Cyrillic Script - Computer Encoding - Other

Other

Punctuation for Cyrillic text is similar to that used in European Latin-alphabet languages.

Other character encoding systems for Cyrillic:

  • CP866 – 8-bit Cyrillic character encoding established by Microsoft for use in MS-DOS also known as GOST-alternative. Cyrillic characters go in their native order, with a "window" for pseudographic characters.

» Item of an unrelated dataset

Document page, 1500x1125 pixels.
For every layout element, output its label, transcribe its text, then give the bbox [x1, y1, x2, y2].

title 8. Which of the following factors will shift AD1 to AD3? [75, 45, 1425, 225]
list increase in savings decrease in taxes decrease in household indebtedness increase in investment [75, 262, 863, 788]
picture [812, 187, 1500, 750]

  • ISO/IEC 8859-5 – 8-bit Cyrillic character encoding established by International Organization for Standardization
  • KOI8-R – 8-bit native Russian character encoding. Invented in the USSR for use on Soviet clones of American IBM and DEC computers. The Cyrillic characters go in the order of their Latin counterparts, which allowed the text to remain readable after transmission via a 7-bit line which removed the most significant bit from each byte - the result became a very rough, but readable, Latin transliteration of Cyrillic. Standard encoding of early 90s for UNIX systems and the first Russian Internet encoding.

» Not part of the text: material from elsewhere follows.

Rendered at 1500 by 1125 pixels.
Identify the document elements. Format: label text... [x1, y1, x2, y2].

  • KOI8-U – KOI8-R with addition of Ukrainian letters.
  • MIK – 8-bit native Bulgarian character encoding for use in DOS.

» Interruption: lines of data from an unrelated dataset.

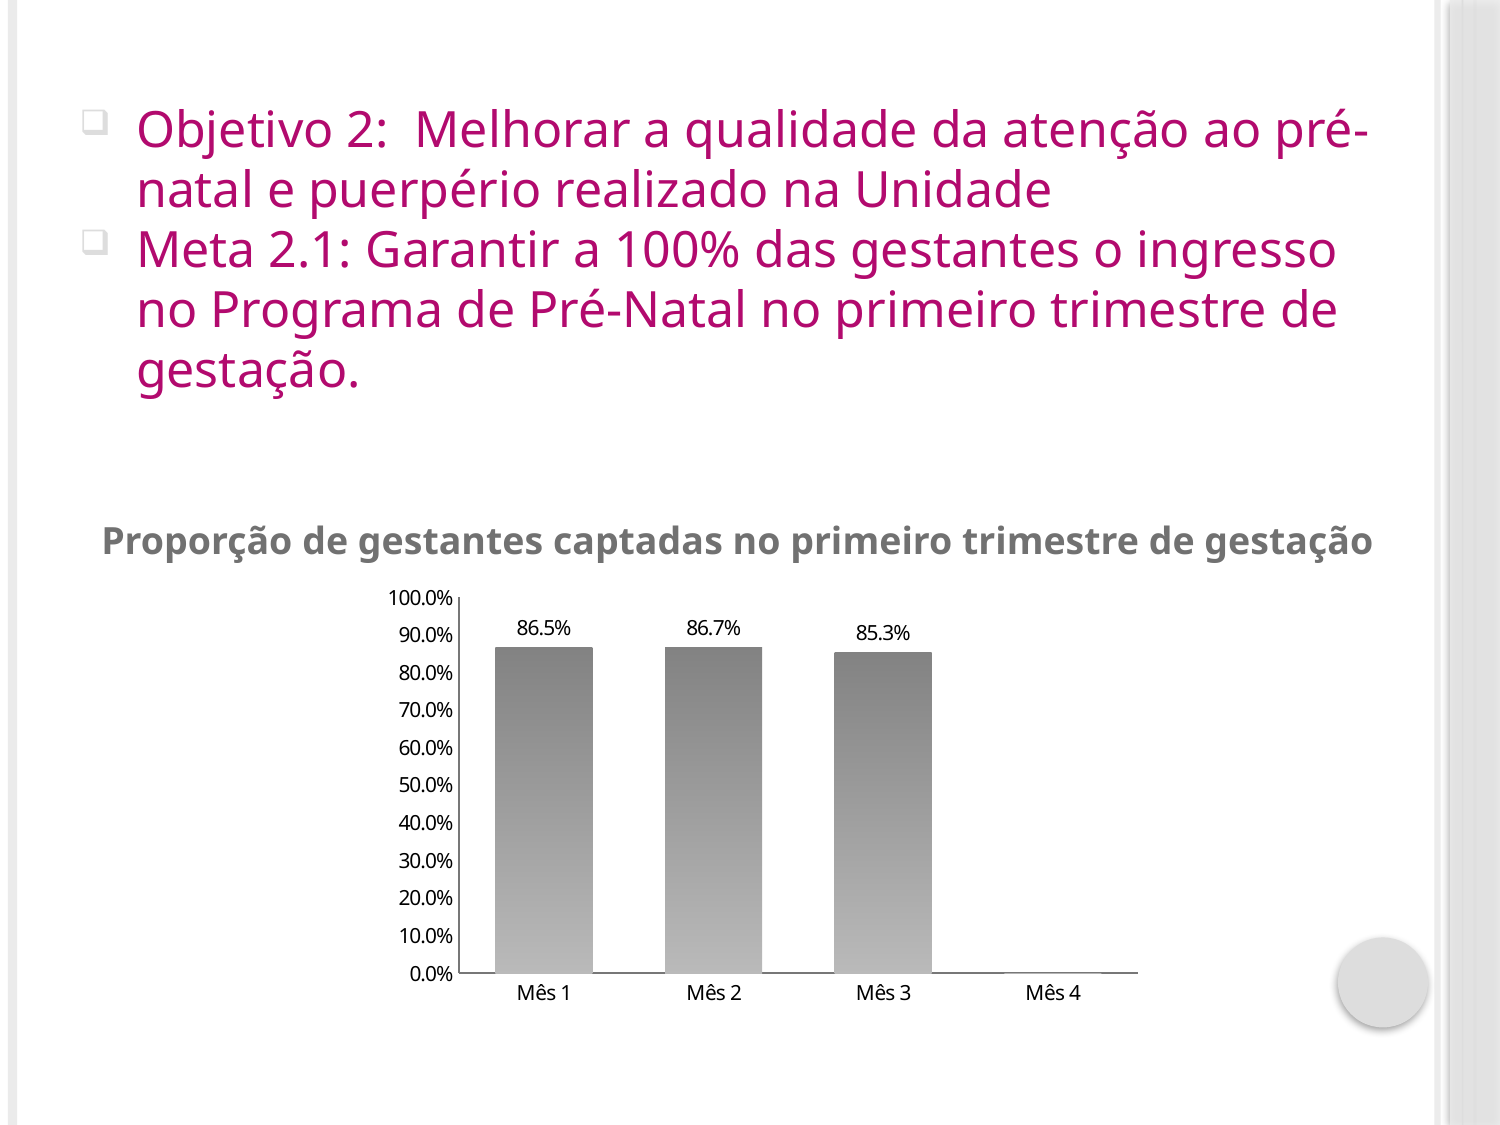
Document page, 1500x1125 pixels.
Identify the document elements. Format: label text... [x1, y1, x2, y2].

chart [371, 573, 1154, 1017]
text_box Objetivo 2: Melhorar a qualidade da atenção ao pré-natal e puerpério realizado na Unidade Meta 2.1: Garantir a 100% das gestantes o ingresso no Programa de Pré-Natal no primeiro trimestre de gestação. Proporção de gestantes captadas no primeiro trimestre de gestação [64, 89, 1412, 1125]
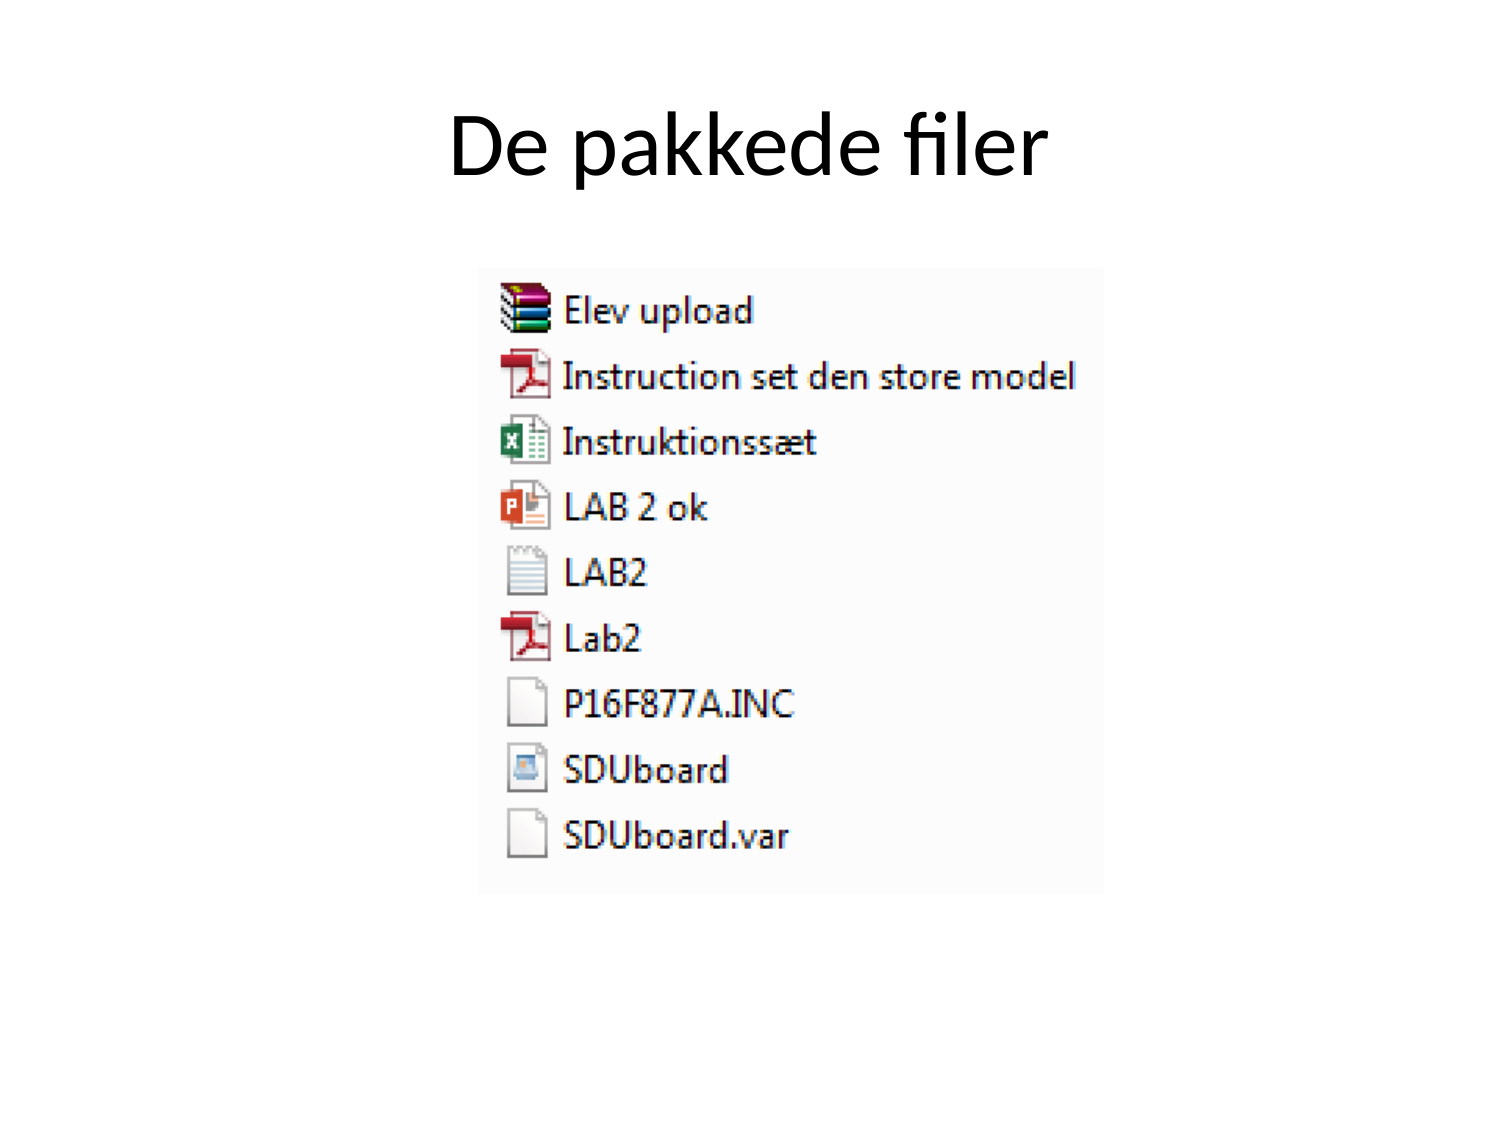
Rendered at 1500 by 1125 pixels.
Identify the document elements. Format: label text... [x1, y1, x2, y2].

title De pakkede filer [75, 45, 1425, 233]
picture [477, 266, 1104, 894]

  • Windows-1251 – 8-bit Cyrillic character encoding established by Microsoft for use in Microsoft Windows. The simplest 8-bit Cyrillic encoding - 32 capital chars in native order at 0xc0-0xdf, 32 usual chars at 0xe0-0xff, with rarely used "YO" characters somewhere else. No pseudographics. Former standard encoding in some Linux distributions for Belarusian and Bulgarian, but currently displaced by UTF-8.
  • GOST-main.
  • GB 2312 - Principally simplified Chinese encodings, but there are also the basic 33 Russian Cyrillic letters (in upper- and lower-case).
  • JIS and Shift JIS - Principally Japanese encodings, but there are also the basic 33 Russian Cyrillic letters (in upper- and lower-case).